Até que ponto é verdade que não rimos do que é sério?


O que é sério, por definição, não nos faz rir. Nossos atos de liberdade, por exemplo, são profundos, criadores, artísticos, espirituais, admiráveis, aumentam a nossa autoestima e, por isso, são sérios.

Kkk... Tomados do exterior, porém, podemos (enquanto cínicos debochados) ter uma outra visão sobre nossos supostos atos livres... Nos orgulhamos de nossa liberdade, quando, de fato, estamos submetidos à necessidade da natureza e alheios a nós mesmos! Aparece ao cínico como cômico esse nosso orgulho, fruto da ignorância de nossa própria situação. O que é interiormente sério e admirável pode ser, portanto, exteriormente cômico e vexaminoso!

Assim, se, como diz Bergson, “tudo o que é sério na vida vem da nossa liberdade”*, então o cínico debochado estaria a rir o tempo todo.
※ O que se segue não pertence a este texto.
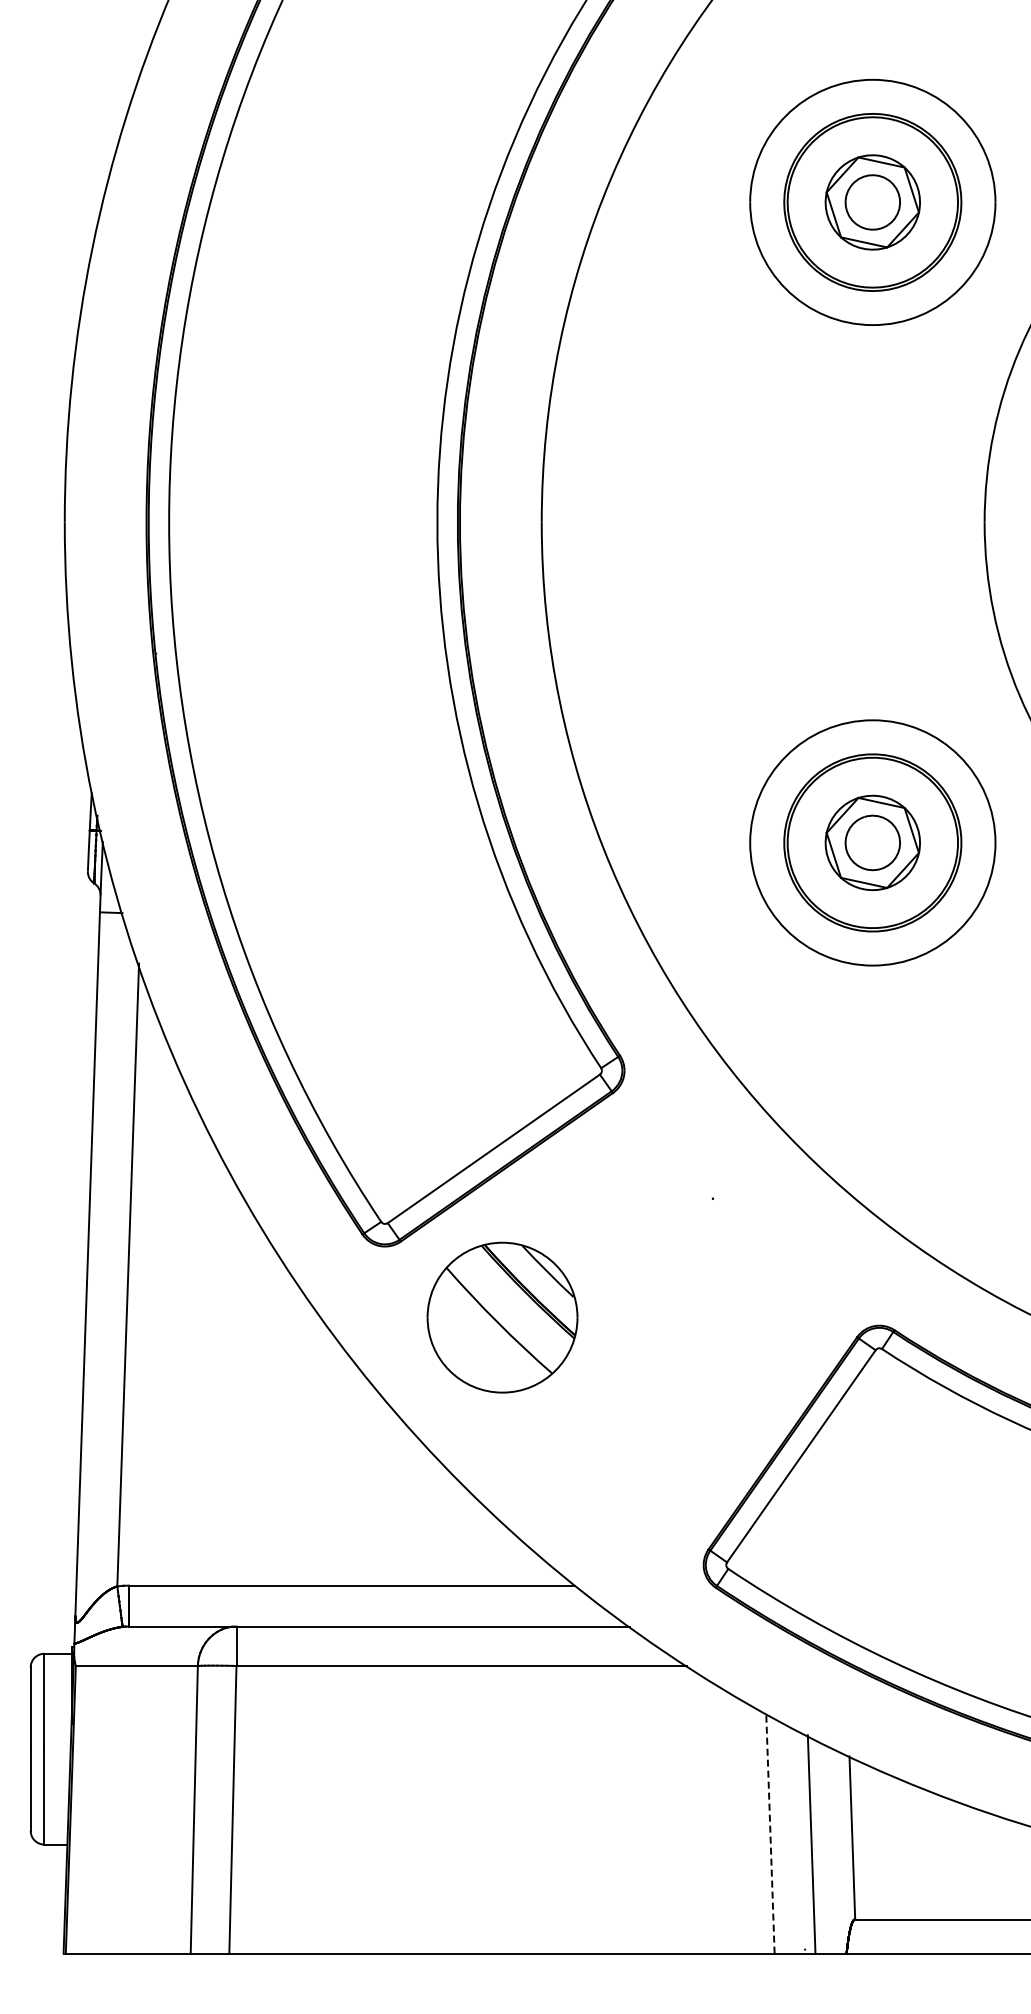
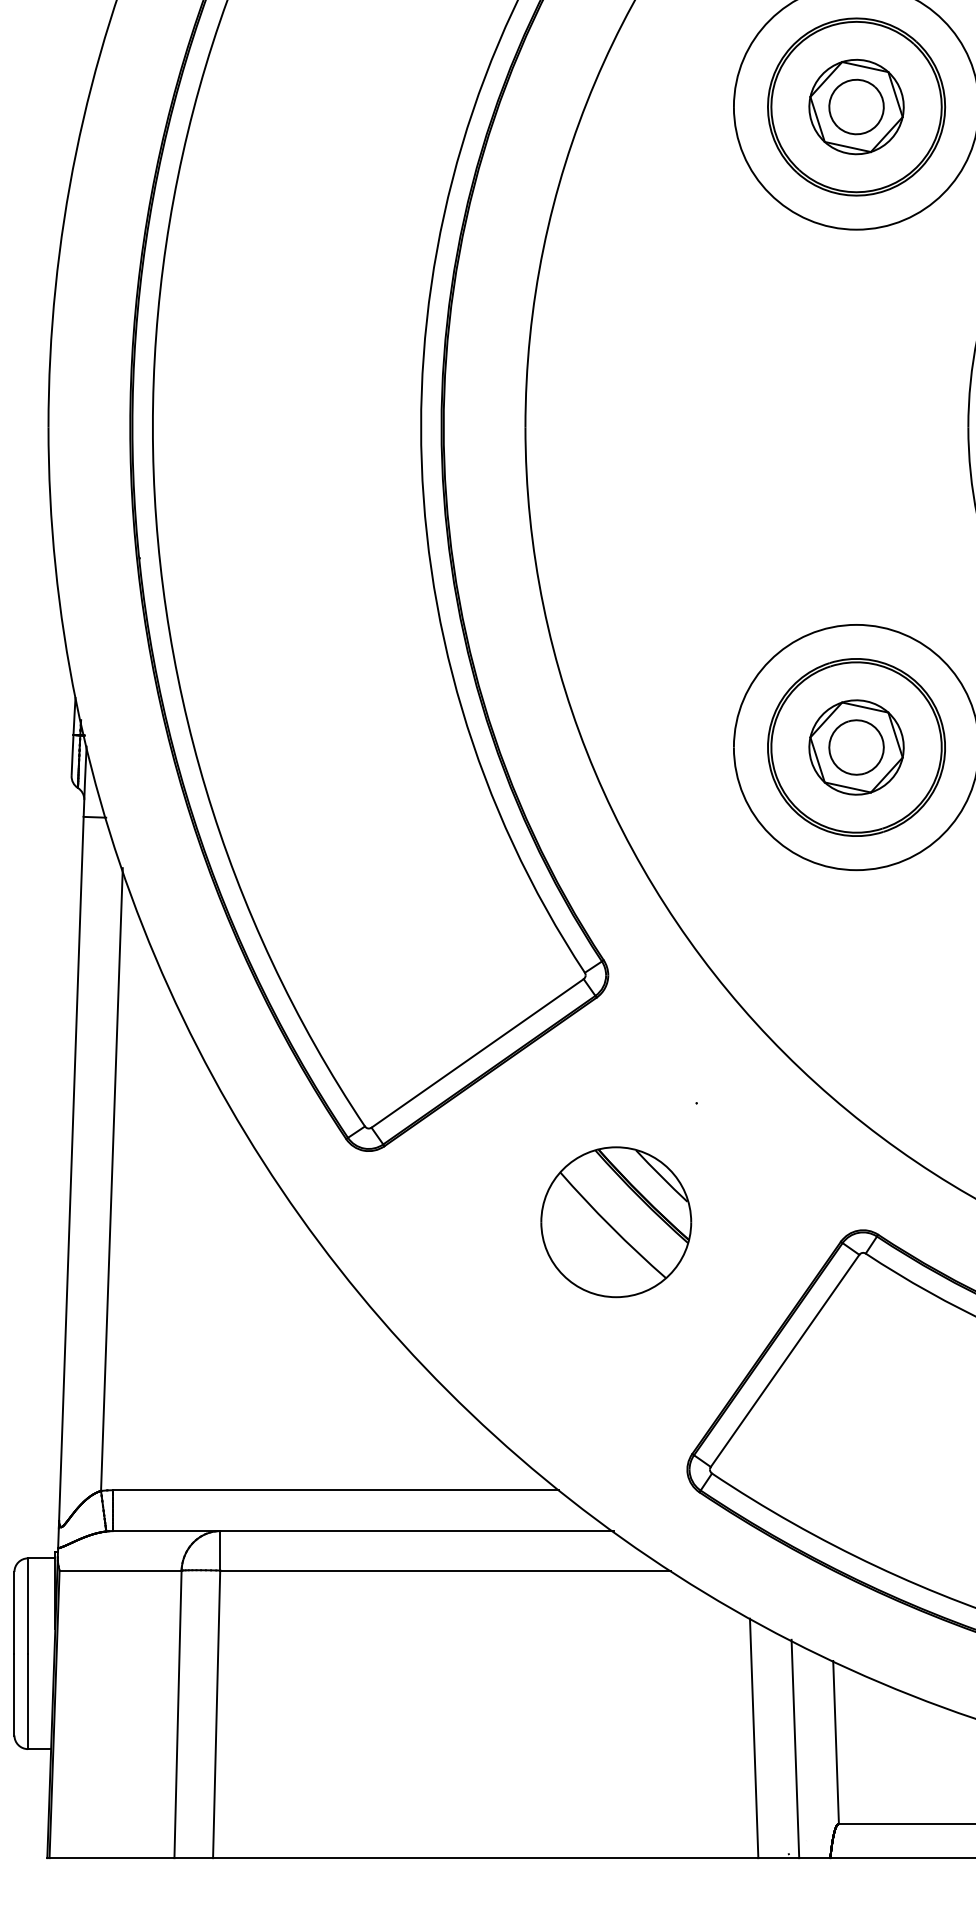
part: (502, 1317) -> (616, 1222), moved
line: (770, 1833) -> (754, 1738), dashed -> solid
No entanto, contrariando o cinismo, e fisgando o que há de Spinoza em Bergson, seria possível, na natureza, ser livre verdadeiramente. A verdadeira liberdade é o desdobramento no real (ou na vida) da necessidade da sua própria natureza, exclusivamente.

Ok, o que é livre é sério. Mas, como não somos inteiramente livres, podemos, livremente, rir de nós mesmos. Já o escravo enquanto escravo não pode (pode apenas deplorar a sua situação e impasse). Rir de si mesmo – olhe como eu faço o que faço, automaticamente, mecanicamente, como possuído; isso é engraçado, porque poderia ser diferente – já é um ato da liberdade, por envolver alguma autocompreensão e vislumbrar um outro modo de ser. O escravo enquanto escravo permanece sempre sério, nunca ri de si mesmo.

Nesse sentido, rir de si mesmo é um gesto de liberdade. Surge do livre-conhecimento do que é trágico em nós e se crê livre (e por isso é cômico).

Por sua vez, o riso do cínico debochado é um riso escravo (ele não ri de si mesmo; para rir, precisa dos outros).






(*) BERGSON, Henri. Le rire. Paris: GF Flammarion, 2013 [1900]. P. 108.